TEXTO DE ORIGEM ::

Alguns membros do Conselho do Banco Central Europeu (BCE) teriam apoiado um aumento das taxas de juro em julho, por considerarem que uma resposta tardia da política monetária poderia atrasar o regresso da inflação à meta de 2%.
"Alguns membros apontaram que, dado que os dados recebidos desde a reunião do Conselho de junho evidenciavam a necessidade de um maior aperto da política monetária, não se teriam oposto a um aumento das taxas de juros", segundo as atas da reunião de julho, divulgadas esta quinta-feira.
"Uma resposta tardia da política monetária poderia atrasar o regresso da inflação a 2%, afetar as expectativas de inflação de forma mais duradoura e exigir um ajuste ainda maior posteriormente, prejudicando tanto as famílias como as empresas", avaliaram os membros do BCE que não se teriam oposto a elevar o custo do dinheiro em julho.
Para os responsáveis, existem riscos claros de aumento da inflação, embora os efeitos de segunda ordem ainda não se tenham manifestado.

DADOS PARA REVISÃO ::
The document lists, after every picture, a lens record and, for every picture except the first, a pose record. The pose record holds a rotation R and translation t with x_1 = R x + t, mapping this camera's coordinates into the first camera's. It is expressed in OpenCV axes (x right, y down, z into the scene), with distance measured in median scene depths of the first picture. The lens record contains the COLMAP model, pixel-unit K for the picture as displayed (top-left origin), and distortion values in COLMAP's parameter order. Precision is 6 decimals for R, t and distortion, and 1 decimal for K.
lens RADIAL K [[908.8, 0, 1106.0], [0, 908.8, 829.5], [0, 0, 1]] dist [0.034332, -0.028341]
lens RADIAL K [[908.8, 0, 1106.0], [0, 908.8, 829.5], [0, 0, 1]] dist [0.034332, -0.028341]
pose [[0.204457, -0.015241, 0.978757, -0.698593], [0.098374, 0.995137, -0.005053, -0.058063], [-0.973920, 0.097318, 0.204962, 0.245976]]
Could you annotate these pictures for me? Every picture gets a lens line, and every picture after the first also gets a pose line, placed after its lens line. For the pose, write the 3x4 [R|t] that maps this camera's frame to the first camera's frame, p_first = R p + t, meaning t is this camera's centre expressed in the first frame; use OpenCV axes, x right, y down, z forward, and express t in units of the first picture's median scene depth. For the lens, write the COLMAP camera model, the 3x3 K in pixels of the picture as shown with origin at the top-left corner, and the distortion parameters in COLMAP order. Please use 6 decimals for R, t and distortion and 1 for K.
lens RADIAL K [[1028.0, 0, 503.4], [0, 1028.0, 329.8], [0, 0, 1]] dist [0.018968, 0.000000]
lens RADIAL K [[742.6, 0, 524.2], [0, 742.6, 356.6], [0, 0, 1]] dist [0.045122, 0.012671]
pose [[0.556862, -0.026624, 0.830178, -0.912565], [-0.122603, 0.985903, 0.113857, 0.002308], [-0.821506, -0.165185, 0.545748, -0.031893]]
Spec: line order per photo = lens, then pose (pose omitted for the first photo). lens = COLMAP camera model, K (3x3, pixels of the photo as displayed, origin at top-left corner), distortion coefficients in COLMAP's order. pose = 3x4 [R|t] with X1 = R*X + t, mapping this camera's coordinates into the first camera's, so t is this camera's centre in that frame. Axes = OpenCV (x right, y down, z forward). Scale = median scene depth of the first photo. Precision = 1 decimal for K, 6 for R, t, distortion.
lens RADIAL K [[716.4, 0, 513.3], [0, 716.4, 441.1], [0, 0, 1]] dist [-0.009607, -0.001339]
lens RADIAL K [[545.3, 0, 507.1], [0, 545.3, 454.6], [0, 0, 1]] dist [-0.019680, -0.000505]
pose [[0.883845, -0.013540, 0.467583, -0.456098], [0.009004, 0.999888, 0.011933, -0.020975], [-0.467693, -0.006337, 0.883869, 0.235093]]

A SUA TAREFA :: De acordo com o texto sobre as atas do BCE, por que motivo alguns membros do Conselho não se teriam oposto a um aumento das taxas de juro em julho? Responda com uma a três frases. Os itens constituem material à parte, independente do texto.

RESULTADO DO EXERCÍCIO :: Esses membros consideravam que os dados recebidos desde a reunião de junho evidenciavam a necessidade de um maior aperto da política monetária. Além disso, entendiam que uma resposta tardia poderia atrasar o regresso da inflação a 2%, afetar as expectativas de inflação de forma mais duradoura e exigir um ajuste ainda maior mais tarde, prejudicando famílias e empresas.